The Ent FCU accounts are presently structured as escrow accounts. Escrow is defined as "[a] writing, deed, money, stock or other property delivered by the grantor, promisor or obligor into the hands of a third person, to be held by the latter until the happening of a contingency or performance of a condition, and then by him delivered to the grantee, promisee or obligee." Black's Law Dictionary (5th ed., 1979). As funds held from the buyer of property for the seller of property by a real estate broker in a FCU until the sale is consummated or terminated, the escrow account is deemed an account held by agent for NCUSIF insurance purposes. See 12 C.F.R. ~745.3(a)(2); see also NCUA Opinion Letter from me to Jeff Rodman, Actors FCU, re: Share Insurance of Escrow Accounts, dated June 4, 1990 (enclosed); NCUA Opinion Letter from me to C.S. Smebakken, U.S. Dept. of Agriculture, re: Insurance of Market Agency Accounts, dated April 3, 1989 (enclosed); and NCUA Opinion Letter from James J. Engel, Deputy General Counsel, to Steven D. Eimert, Esq., Sherin and Lodgen, re: Share Insurance Coverage, dated November 30, 1988 (enclosed). As these opinion letters state, the membership status of the escrow agent is irrelevant for NCUSIF insurance purposes, and the membership status of the buyer (owner of the funds) is determinative. In this case the real estate buyers are presumably not members of the FCU, and so the escrow accounts are not insured.

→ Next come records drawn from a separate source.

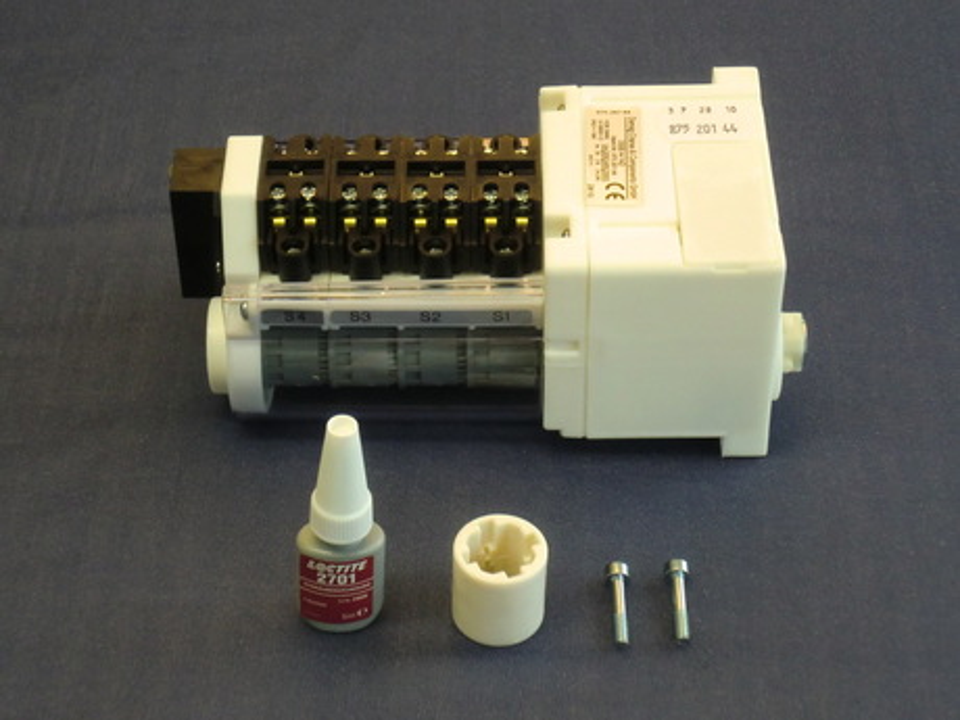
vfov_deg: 20.2
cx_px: 480
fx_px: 2024
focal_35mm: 73
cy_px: 360
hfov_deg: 26.7
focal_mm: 13.02
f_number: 4.7
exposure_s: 1/50
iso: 400
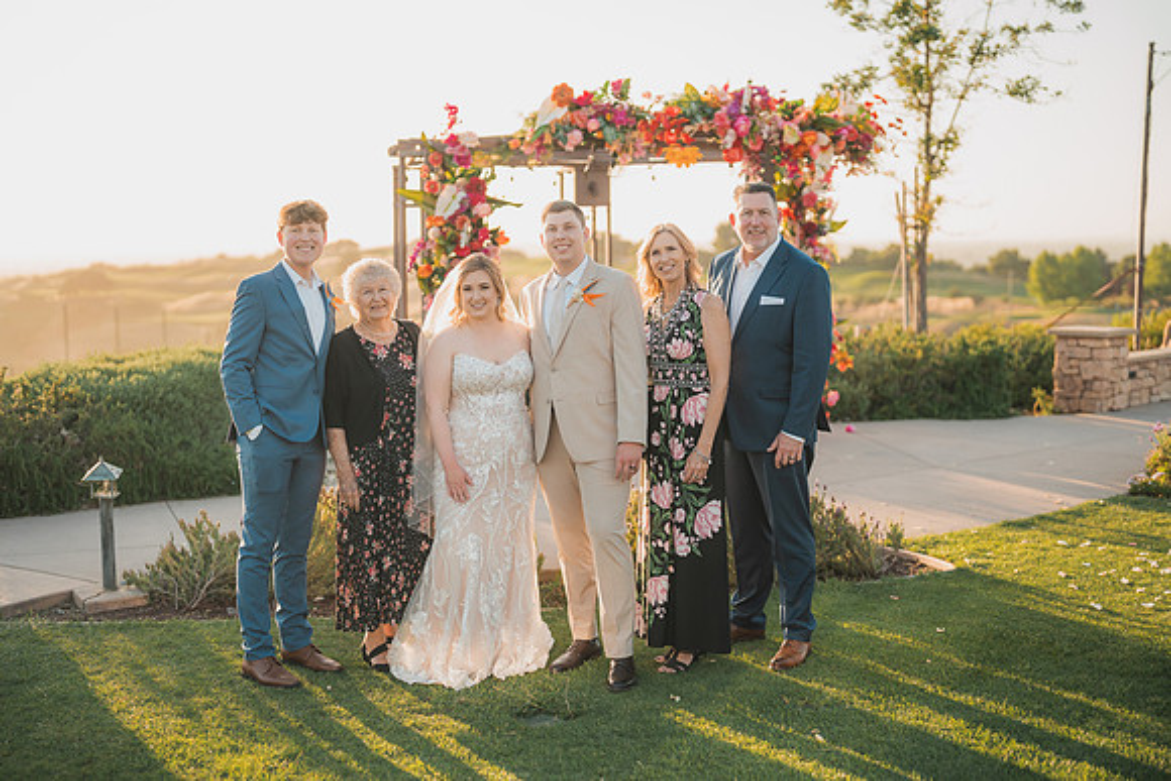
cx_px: 586
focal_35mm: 50
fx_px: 1627
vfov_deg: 27.0
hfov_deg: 39.6
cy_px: 390
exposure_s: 1/2000
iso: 200
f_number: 1.6
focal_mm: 50
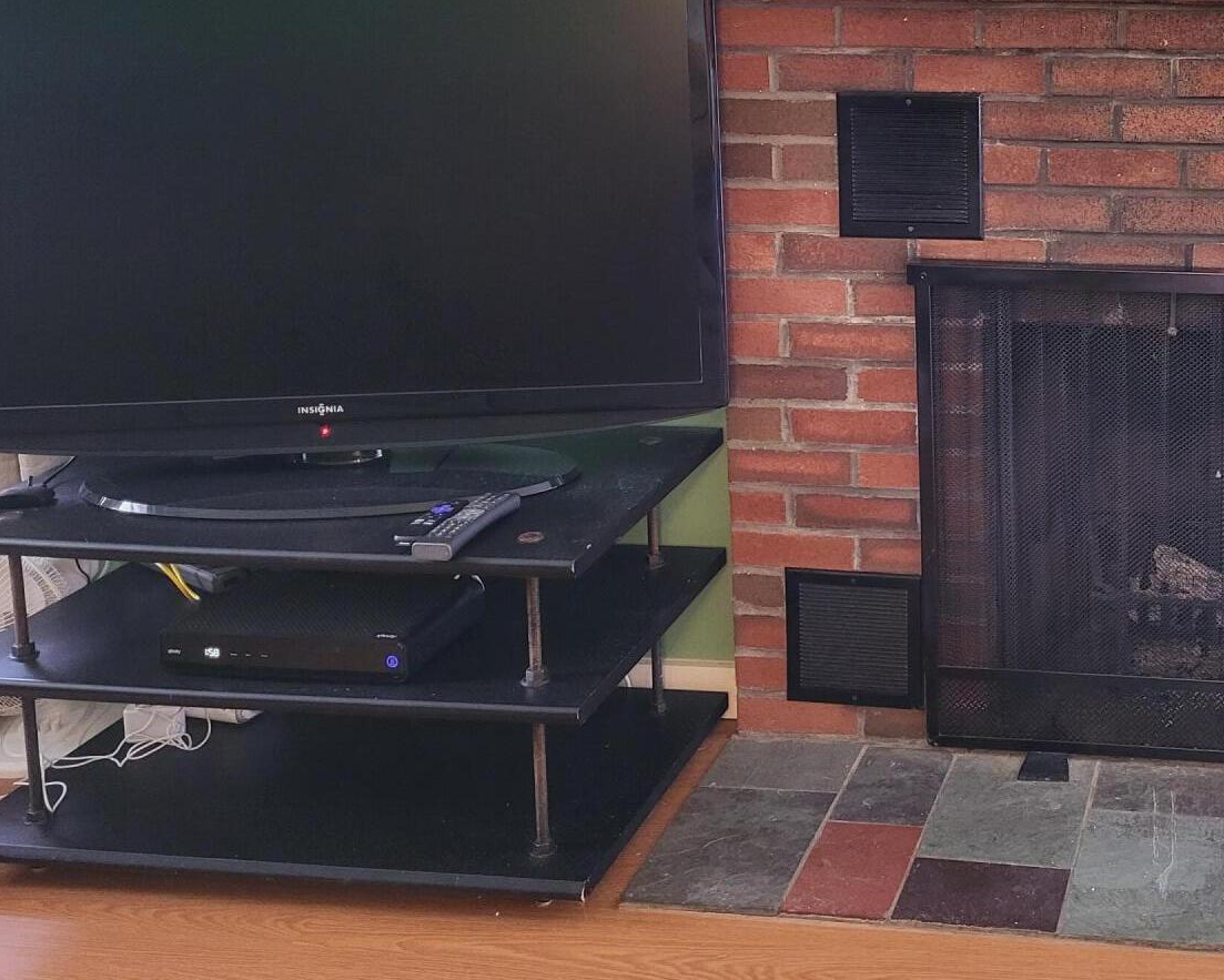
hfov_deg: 37.8
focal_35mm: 46
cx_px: 1090
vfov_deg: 31.7
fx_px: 1667
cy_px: 161
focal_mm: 5.4
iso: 500
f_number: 1.8
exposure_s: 1/40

Even if the real estate escrow accounts were restructured to be corporate or unincorporated association accounts they would remain uninsured. In order to obtain separate NCUSIF insurance coverage, a corporation or unincorporated association must be engaged in an "independent activity", that is, "an activity other than one directed solely at increasing insurance coverage." 12 C.F.R. ~745.6. As only the form, but not the substance, of the accounts would change in this scenario, the account would be "deemed to be owned by the person or persons ... comprising such ... unincorporated association." Id. Therefore, the nonmember owners of the funds in the account would remain uninsured.